The Bridges of King County and Other Online Exhibits


3 miles NE of Duvall: Cherry Creek, July 15, 1932. (Series 474, Bridge Number 267Y. Sections 4 and 5, Township 26N, Range 7E.) Courtesy King County Archives.



A nice feature that a digital archive can provide is to highlight digital collections with online exhibits. The Library of Congress has been doing this for years with their American Memory project, such as American Notes, Travels in America, 1750-1920. (In fact they have been doing it so long that the website feels dated--which is perhaps another blog post.) At the Washington State Archives, Digital Archives where I work we try to do the same thing on a more modest level with our Treasures of the Archives feature, which highlight a single image and links back to its collection. (More here.)



The King County Archives is doing a nice job with digital exhibits. Their latest, The Bridges of King County, features an 80-year-old collection of photographs of county bridges. "During the years 1931-1934, County bridge inspector Thomas Patrick Blum traveled throughout King County inspecting and photographing bridges," reads a helpful introduction. "This exhibit presents a sampling of
over 500 bridge photographs attributed to Blum." The archivists also tell us that Blum had "an artist's eye for composition and detail" and that the photographs "show us the range of bridge styles and engineering methods of the time."

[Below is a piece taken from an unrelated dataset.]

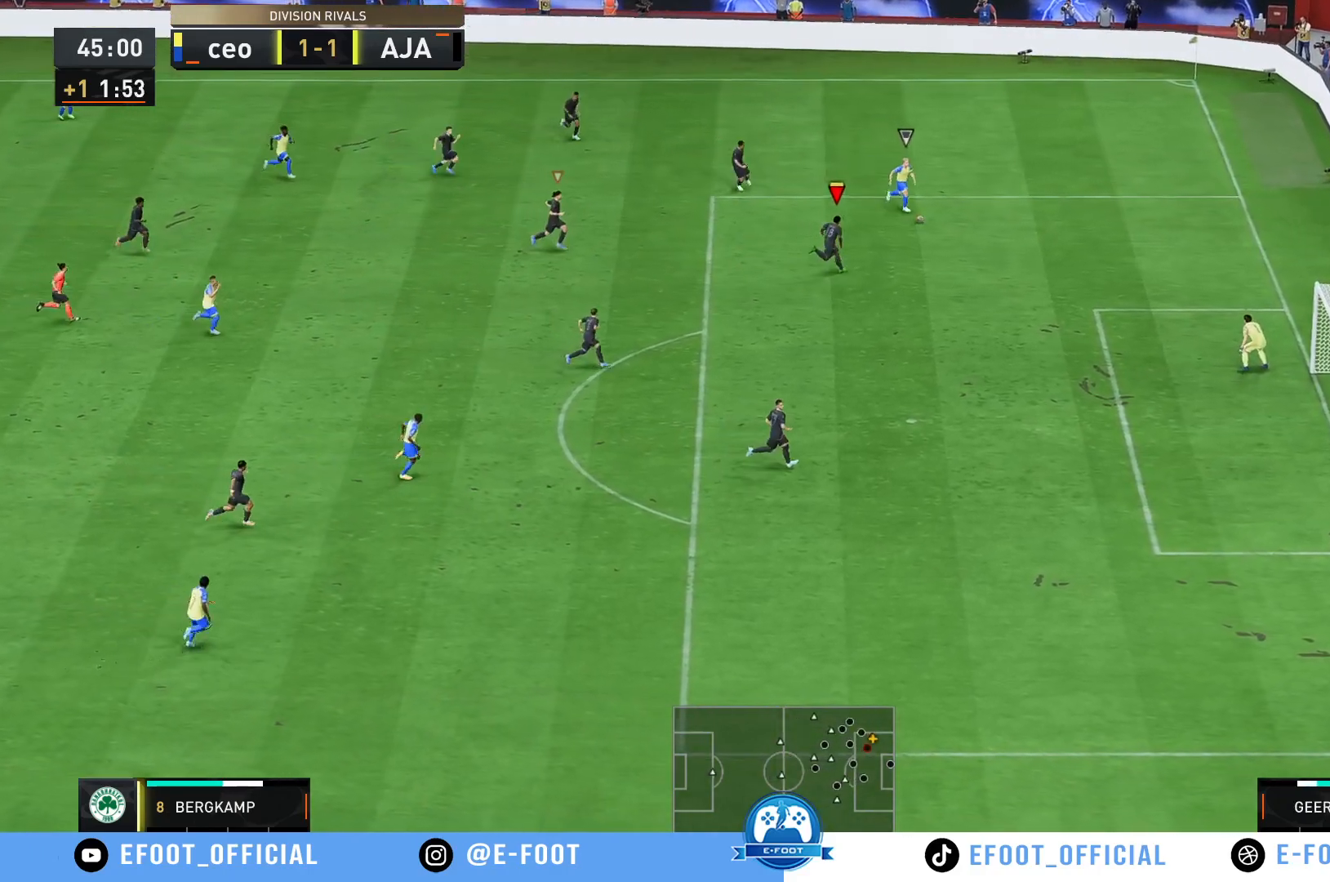
{"buttons": ["R2"], "left_stick": "up-right", "right_stick": "center", "events": []}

The resulting exhibit is both a striking portrait of a King County that is long since gone, and a useful architectural history lesson about bridges and their construction. The images are organized by the type of bridge construction, from "King and Queen Post Truss" to "Concrete Slab." The captions describe the origins and uses of each style. And the photographs are wonderful, particularly those showing a rural King County of dirt roads and shaded country lanes. King County offers other online exhibits from their digital archives, including one of 16mm films from the 1930s.

Does your favorite digital archive offer online exhibits? Here at the Washington State Archives we are exploring the option, and would love to see more examples.